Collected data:
▼

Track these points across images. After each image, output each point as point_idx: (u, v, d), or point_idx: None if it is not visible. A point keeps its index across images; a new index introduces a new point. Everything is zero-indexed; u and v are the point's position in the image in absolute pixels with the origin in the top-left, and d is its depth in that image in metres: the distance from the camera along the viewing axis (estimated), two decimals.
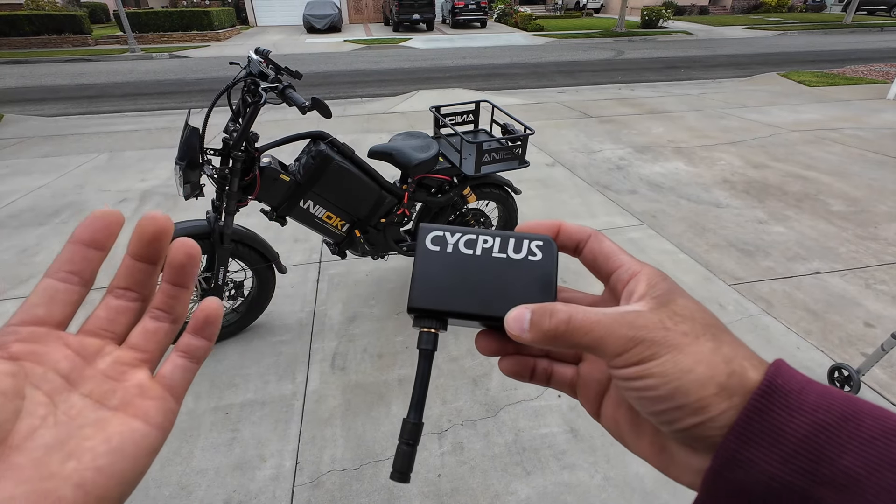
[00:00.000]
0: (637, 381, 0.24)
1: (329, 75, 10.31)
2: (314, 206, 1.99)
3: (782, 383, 0.22)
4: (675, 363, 0.23)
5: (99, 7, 22.33)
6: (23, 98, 8.34)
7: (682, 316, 0.25)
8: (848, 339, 2.10)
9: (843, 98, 6.76)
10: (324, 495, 1.49)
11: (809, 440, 0.20)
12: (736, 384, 0.22)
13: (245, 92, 1.74)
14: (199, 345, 0.26)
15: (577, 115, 6.03)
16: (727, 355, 0.23)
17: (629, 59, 11.91)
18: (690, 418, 0.23)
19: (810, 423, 0.21)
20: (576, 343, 0.25)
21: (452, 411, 1.78)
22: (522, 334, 0.26)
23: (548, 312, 0.26)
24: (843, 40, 15.09)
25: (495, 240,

▲

Would you provide an exact, picture-free copy of the data above?

Track these points across images. After each image, output each point as point_idx: (u, v, d), or point_idx: None if it is not visible. A point keeps its index across images; a new index introduces a new point. Everything is zero-indexed; u and v are the point's position in the image in absolute pixels with the origin in the top-left, and d is its depth in that image in metres: the distance from the camera along the viewing axis (estimated), two decimals.
[00:00.000]
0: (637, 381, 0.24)
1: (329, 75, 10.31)
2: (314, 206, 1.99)
3: (782, 383, 0.22)
4: (675, 363, 0.23)
5: (99, 7, 22.33)
6: (23, 98, 8.34)
7: (682, 316, 0.25)
8: (848, 339, 2.10)
9: (843, 98, 6.76)
10: (324, 495, 1.49)
11: (809, 440, 0.20)
12: (736, 384, 0.22)
13: (245, 92, 1.74)
14: (199, 345, 0.26)
15: (577, 115, 6.03)
16: (727, 355, 0.23)
17: (629, 59, 11.91)
18: (690, 418, 0.23)
19: (810, 423, 0.21)
20: (576, 343, 0.25)
21: (452, 411, 1.78)
22: (522, 334, 0.26)
23: (548, 312, 0.26)
24: (843, 40, 15.09)
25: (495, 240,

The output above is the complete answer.